Here is the “simple” flow of our app for this specific reactive activity. I’ll do an example with 100 users.
- 100 users connect to a unique URL (a session), they are separated into teams of 5 players (20 teams)
- Game consist of 10 challenges (questions), each challenge has a timer of 30 seconds max.
- Submitting the team answer (which is the answer that was voted the most by the team’s player) will be triggered either if 1/ timer is passed 2/ all the team members have replied.
- After each question you have a good / bad answer screen to summarize the answer of the question and then you can set yourself ready and go to the next question
- All along the game you have to know if your teammates have replied already to a question, if they are set as ready to go to next and also the score of the other teams (hence the need for reactivity) Also the tracker will keep track for the current question for each team and the current screen they’re on.
Right now my approach is the following:
- Admin can create a unique session, it will include general info about the session + an array with all the teams’ info. This teams’ info array will include for each challenge all the team member answer and the fact they’re ready to go to next question.
- When player connect to the unique link they subscribe to this unique session publication (so only one item from the collection (a big one) is published in the pub/sub)
- When player submit an answer or tick they’re ready for next this data is pushed (only push and addToSet from one user to avoid concurrency issues) to the session.team.answers. It means for each challenge there will be 100 push of all the players’ answers and 100 push of player is ready and all this update are updated in the subscription and reflected back to the user. When a team arrives to a new challenge we create a Job in a separate collection, called Jobs, that will be checked later (see under)
- Because of concurrency (player answering more or less at the same time) it didn’t seem like a good approach to check if all players have answered after each player submitted a reply so the idea was to run a worker on a separated cpu thanks to nschwarz:cluster that runs every 250ms and check the collection called Jobs. One Job created here is for one question for one team and is deleted after the team has replied. The Jobs will check if the due Time for a question is not passed or if all players have replied for a question. If any of these 2 is true it will submit automatically the team’s answer. It was to make sure there was only one point, on server side, that could submit the team’s question.
It means with 20 teams there will be 20 open jobs, every 250ms we’re looping through these jobs and checking if the team is ready to move forward (due to timer, everyone has replied, or everyone is ready to go to next)

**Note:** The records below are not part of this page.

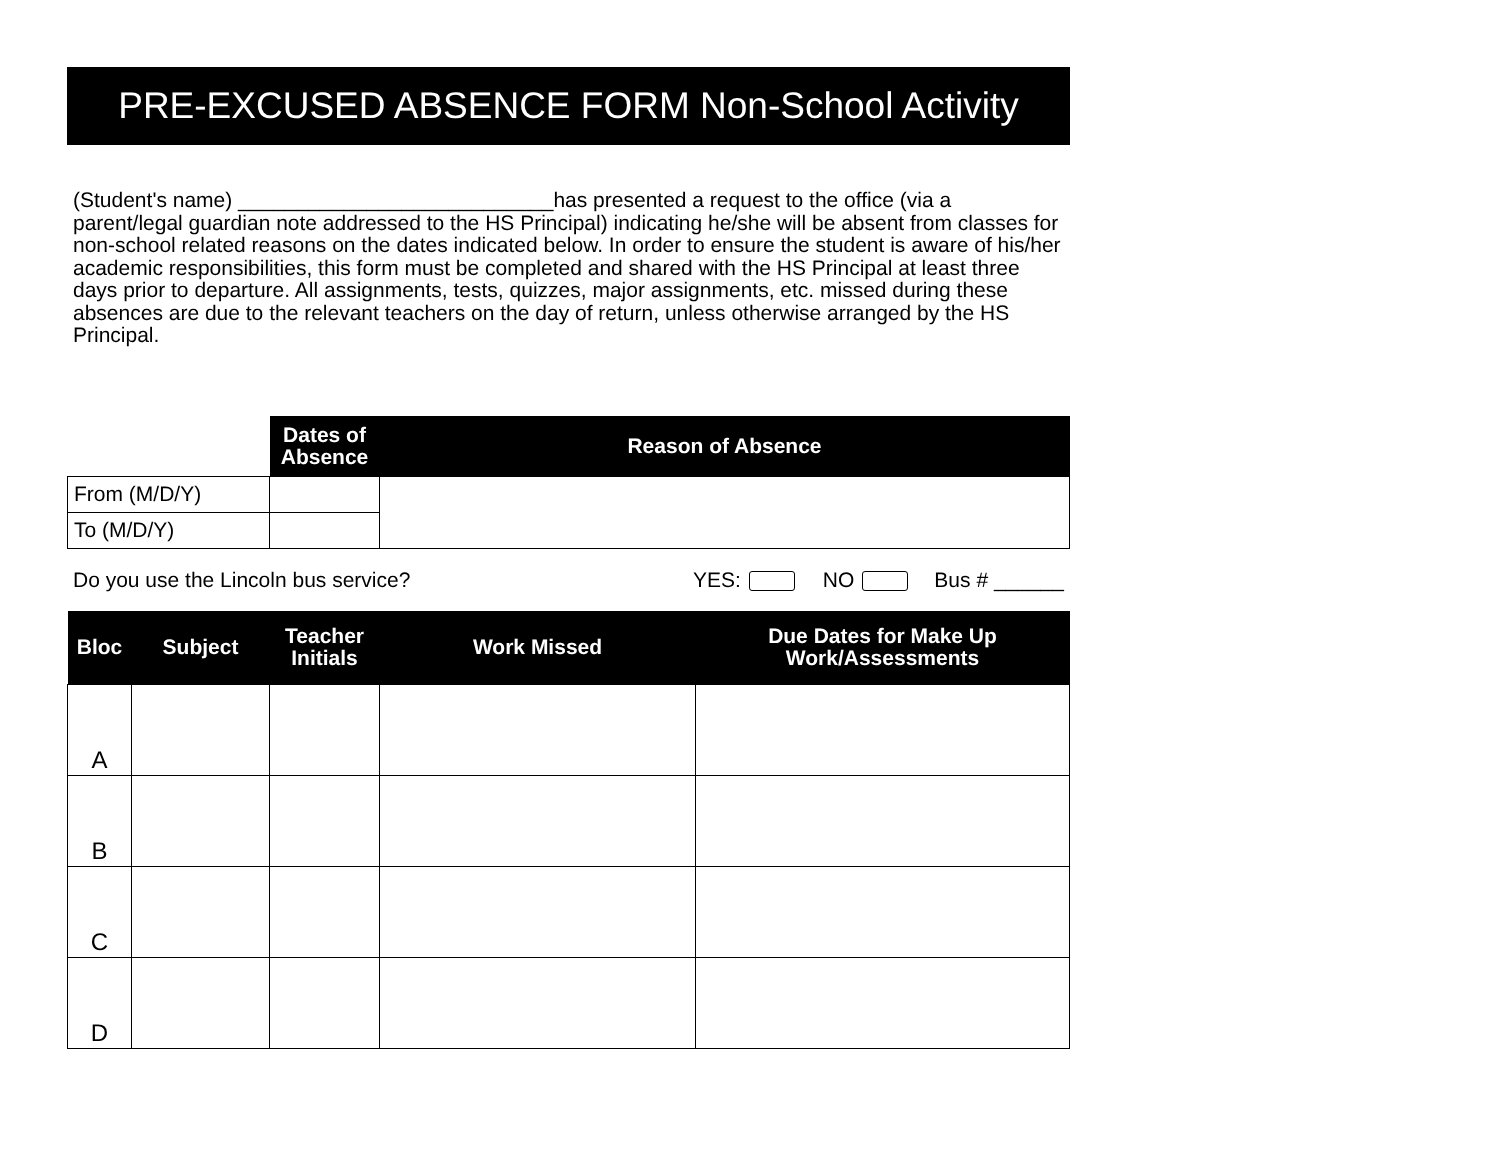PRE-EXCUSED ABSENCE FORM Non-School Activity
(Student's name) ___________________________has presented a request to the office (via a parent/legal guardian note addressed to the HS Principal) indicating he/she will be absent from classes for non-school related reasons on the dates indicated below. In order to ensure the student is aware of his/her academic responsibilities, this form must be completed and shared with the HS Principal at least three days prior to departure. All assignments, tests, quizzes, major assignments, etc. missed during these absences are due to the relevant teachers on the day of return, unless otherwise arranged by the HS Principal.
| | | Dates of Absence | Reason of Absence |
| From (M/D/Y) | | | |
| To (M/D/Y) | | | |
Do you use the Lincoln bus service? YES: NO Bus # ______
| Bloc | Subject | Teacher Initials | Work Missed | Due Dates for Make Up Work/Assessments |
| --- | --- | --- | --- | --- |
| A | | | | |
| B | | | | |
| C | | | | |
| D | | | | |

While the flow seems to work very good (no problem in the logic), it leads to plenty of reactivity and performance issues. It could be because of the cluster querying the database every 250ms, could be because there are too many update to the Session we create and then reactivity is not good enough (each time one player replies to one question it will trigger the reactivity, plus the change made by the cluser, altogether it’s around 200 updates to the Session items within a 1minute timeframe and each update is send back to all the 100 users)… Anyway it works but the user experience is chaos (talking up to 5seconds to go to the next challenge)
If some of you are still there after this long reading, the questions are:
- Is the approach ok, if so what could be improved ?
- Is there a totally different approach you would recommend? How would you have approached this problematic
Some ideas I had:
- separate the subscription into smaller subscription, one per team for their own answers and progress and one general to just see the full teams progress. Teams would have different observers triggers but at the end the level of refresh is similar I guess. At least one team member reply would just be updated to his team and not everyone. But I don’t know what affects performance. To detect the changes (and then it could not matter) or to send them back to the users
- Is cluster making too many queries to the db and causing the latency ? We don’t see anything in the metrics but we could find out it could take up to 5seconds for the observechange to trigger.
- installing redis-oplog ? We don’t have any redis set up yet, and don’t have too many knowledge about it but everyone seems to say it’s a life changer. Just setting up a redis instance and basic configuration redis oplog could gain us time ? Is there a risk for worse performance?